**What the task requires:**
Take the entries below and print only the lines from the one with "enfin Kasa des Lymnades, sous ces" through the one with "Vásárlási tájékoztató", exactly as they stand, both ends included.

**Records for processing:**
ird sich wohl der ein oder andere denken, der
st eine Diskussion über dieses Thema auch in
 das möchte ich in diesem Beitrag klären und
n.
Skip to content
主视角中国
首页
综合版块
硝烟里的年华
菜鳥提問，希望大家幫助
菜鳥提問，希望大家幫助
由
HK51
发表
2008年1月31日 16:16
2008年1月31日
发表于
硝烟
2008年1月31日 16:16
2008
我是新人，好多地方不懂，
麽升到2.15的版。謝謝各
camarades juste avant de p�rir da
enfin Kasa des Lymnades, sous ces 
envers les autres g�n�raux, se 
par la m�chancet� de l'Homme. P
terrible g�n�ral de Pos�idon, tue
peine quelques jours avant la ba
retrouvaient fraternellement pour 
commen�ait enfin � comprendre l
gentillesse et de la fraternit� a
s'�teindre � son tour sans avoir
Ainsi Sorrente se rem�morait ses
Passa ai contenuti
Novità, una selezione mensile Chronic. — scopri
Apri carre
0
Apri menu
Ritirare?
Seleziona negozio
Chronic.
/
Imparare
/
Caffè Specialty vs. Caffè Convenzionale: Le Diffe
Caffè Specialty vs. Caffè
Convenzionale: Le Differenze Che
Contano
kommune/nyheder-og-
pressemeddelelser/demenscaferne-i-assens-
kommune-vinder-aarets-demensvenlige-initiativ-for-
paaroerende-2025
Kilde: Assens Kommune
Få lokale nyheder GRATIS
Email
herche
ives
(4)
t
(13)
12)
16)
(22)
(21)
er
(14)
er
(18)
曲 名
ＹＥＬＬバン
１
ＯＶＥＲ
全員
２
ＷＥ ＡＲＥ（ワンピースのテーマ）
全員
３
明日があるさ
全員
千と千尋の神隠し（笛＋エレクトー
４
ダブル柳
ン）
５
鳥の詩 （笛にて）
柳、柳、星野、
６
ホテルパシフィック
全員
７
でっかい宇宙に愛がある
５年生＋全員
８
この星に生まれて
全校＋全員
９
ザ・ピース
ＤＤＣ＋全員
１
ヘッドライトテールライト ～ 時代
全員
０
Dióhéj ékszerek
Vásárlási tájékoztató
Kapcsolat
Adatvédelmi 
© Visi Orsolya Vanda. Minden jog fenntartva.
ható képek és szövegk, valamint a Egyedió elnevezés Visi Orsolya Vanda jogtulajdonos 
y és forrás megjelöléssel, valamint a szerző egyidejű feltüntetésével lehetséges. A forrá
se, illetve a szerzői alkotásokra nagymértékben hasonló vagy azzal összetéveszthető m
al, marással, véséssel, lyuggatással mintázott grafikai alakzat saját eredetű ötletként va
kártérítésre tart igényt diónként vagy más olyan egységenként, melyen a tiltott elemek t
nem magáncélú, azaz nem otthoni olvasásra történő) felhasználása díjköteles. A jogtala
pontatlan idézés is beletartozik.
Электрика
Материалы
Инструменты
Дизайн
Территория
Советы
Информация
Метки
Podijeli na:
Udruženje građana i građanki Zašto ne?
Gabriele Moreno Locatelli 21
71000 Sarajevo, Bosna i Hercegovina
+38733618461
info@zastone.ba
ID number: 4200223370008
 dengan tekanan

==

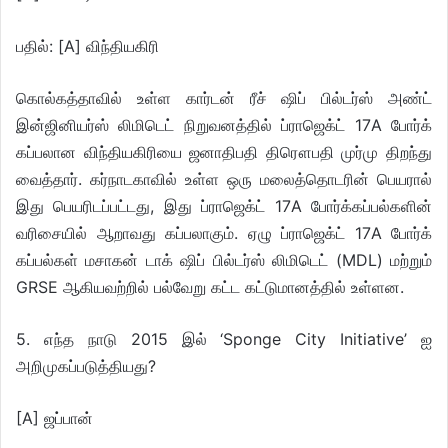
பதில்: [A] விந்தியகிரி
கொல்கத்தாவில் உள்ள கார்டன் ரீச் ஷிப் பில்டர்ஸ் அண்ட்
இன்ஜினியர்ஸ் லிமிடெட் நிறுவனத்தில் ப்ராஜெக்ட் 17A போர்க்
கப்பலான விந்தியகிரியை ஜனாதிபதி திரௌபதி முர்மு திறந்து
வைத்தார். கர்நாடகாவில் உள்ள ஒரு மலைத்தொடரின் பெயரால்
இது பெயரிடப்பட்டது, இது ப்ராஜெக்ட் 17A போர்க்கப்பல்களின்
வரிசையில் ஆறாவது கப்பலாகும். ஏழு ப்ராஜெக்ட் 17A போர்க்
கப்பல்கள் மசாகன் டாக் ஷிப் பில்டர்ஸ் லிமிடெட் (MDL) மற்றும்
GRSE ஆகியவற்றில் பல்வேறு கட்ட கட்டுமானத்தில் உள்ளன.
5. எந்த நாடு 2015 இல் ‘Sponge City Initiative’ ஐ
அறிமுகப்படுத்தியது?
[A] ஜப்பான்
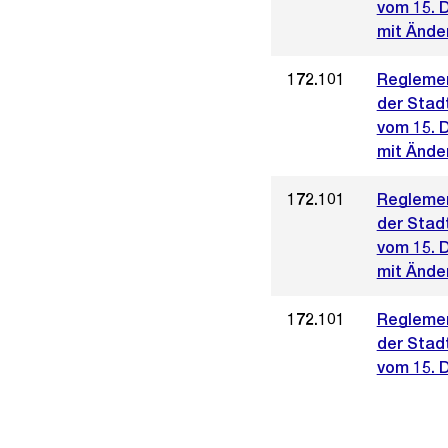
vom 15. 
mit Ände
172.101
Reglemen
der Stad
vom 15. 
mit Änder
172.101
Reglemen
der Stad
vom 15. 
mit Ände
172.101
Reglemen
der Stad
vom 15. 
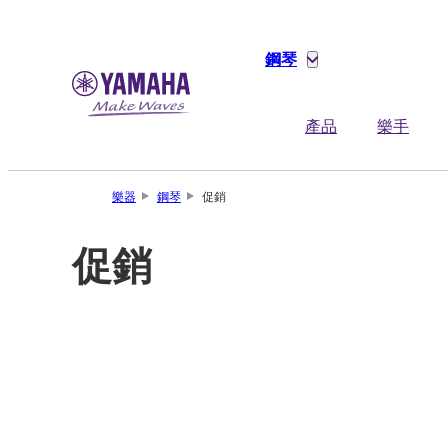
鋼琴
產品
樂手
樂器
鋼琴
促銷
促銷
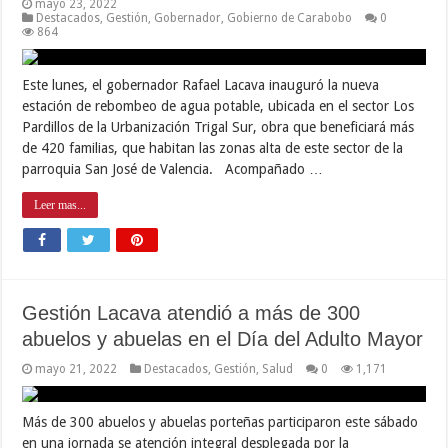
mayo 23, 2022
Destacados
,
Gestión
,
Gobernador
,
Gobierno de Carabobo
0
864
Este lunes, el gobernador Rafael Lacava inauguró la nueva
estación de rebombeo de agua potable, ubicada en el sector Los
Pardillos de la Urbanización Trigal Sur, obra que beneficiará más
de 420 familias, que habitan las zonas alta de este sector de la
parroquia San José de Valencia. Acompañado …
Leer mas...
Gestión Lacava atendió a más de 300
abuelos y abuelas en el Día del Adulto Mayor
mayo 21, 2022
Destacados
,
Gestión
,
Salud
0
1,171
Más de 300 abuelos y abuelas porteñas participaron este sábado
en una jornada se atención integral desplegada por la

**Answer:**
enfin Kasa des Lymnades, sous ces 
envers les autres g�n�raux, se 
par la m�chancet� de l'Homme. P
terrible g�n�ral de Pos�idon, tue
peine quelques jours avant la ba
retrouvaient fraternellement pour 
commen�ait enfin � comprendre l
gentillesse et de la fraternit� a
s'�teindre � son tour sans avoir
Ainsi Sorrente se rem�morait ses
Passa ai contenuti
Novità, una selezione mensile Chronic. — scopri
Apri carre
0
Apri menu
Ritirare?
Seleziona negozio
Chronic.
/
Imparare
/
Caffè Specialty vs. Caffè Convenzionale: Le Diffe
Caffè Specialty vs. Caffè
Convenzionale: Le Differenze Che
Contano
kommune/nyheder-og-
pressemeddelelser/demenscaferne-i-assens-
kommune-vinder-aarets-demensvenlige-initiativ-for-
paaroerende-2025
Kilde: Assens Kommune
Få lokale nyheder GRATIS
Email
herche
ives
(4)
t
(13)
12)
16)
(22)
(21)
er
(14)
er
(18)
曲 名
ＹＥＬＬバン
１
ＯＶＥＲ
全員
２
ＷＥ ＡＲＥ（ワンピースのテーマ）
全員
３
明日があるさ
全員
千と千尋の神隠し（笛＋エレクトー
４
ダブル柳
ン）
５
鳥の詩 （笛にて）
柳、柳、星野、
６
ホテルパシフィック
全員
７
でっかい宇宙に愛がある
５年生＋全員
８
この星に生まれて
全校＋全員
９
ザ・ピース
ＤＤＣ＋全員
１
ヘッドライトテールライト ～ 時代
全員
０
Dióhéj ékszerek
Vásárlási tájékoztató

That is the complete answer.